On the City and the Country (or, after living on an island for two weeks, why cities are necessary, but the country is equally as important)
Because chopping firewood teaches the focus of choosing one’s spot carefully, and it’s much easier to focus when you’re surrounded by 80 foot pine trees and listening to a good lecture.
Because semi-feral cats named Nola aren’t quite as scary when they approach you on an island as when they approach you on the street corner.
Because a game played in complete darkness doesn’t work with streetlights and streetcars. Especially when the game is called ‘Murder’.
Because one can disappear for a two hour walk, and not see anyone else for the duration.
Because not being able to ‘go out to see your friends’ means that, for better or for worse, you get to know the people you’re with.
Because the water is so still, it is possible to see through to the bottom and a perfect reflection at the same time.

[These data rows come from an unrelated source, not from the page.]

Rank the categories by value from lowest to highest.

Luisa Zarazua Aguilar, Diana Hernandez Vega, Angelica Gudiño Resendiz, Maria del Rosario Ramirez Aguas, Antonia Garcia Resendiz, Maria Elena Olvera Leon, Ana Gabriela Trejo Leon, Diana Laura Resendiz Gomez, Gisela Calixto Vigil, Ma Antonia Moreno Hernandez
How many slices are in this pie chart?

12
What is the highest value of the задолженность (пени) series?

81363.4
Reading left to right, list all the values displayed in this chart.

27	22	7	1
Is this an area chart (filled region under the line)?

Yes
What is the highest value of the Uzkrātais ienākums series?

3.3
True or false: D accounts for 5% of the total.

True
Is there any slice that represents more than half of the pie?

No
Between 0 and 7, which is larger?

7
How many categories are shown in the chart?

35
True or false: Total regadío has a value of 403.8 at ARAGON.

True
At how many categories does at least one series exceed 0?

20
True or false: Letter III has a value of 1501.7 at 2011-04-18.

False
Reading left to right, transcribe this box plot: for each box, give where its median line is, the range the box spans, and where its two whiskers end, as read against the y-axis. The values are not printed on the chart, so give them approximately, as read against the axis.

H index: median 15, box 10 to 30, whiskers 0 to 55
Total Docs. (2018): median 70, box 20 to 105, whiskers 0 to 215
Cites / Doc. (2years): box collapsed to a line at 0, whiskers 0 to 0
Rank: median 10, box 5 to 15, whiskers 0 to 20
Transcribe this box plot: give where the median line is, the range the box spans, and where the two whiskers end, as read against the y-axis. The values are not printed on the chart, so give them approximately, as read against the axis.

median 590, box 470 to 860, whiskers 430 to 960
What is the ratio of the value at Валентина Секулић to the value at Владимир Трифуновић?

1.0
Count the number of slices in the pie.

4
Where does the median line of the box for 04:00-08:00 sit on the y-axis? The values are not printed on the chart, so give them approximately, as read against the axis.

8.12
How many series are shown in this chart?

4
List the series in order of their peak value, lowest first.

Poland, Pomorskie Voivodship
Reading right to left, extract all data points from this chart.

Because it’s easier to appreciate rain when it is falling steadily for four consecutive days, and there’s no bus to catch to get home more quickly.
Because the busy city and the push/pull of life are good for ignoring the deeper questions of your heart, but being alone in your thoughts in the middle of a deep forest is much better for realizing what one fears and what one appreciates.
Because stacking firewood makes for great conversations, no matter what language you speak.
Because books are easier to read when you can’t check your e-mail.
Because being limited to three showers a week makes you realize how much water is wasted in the running of everyday life.
Because it is easier to confront eternity in the company of fellow travelers.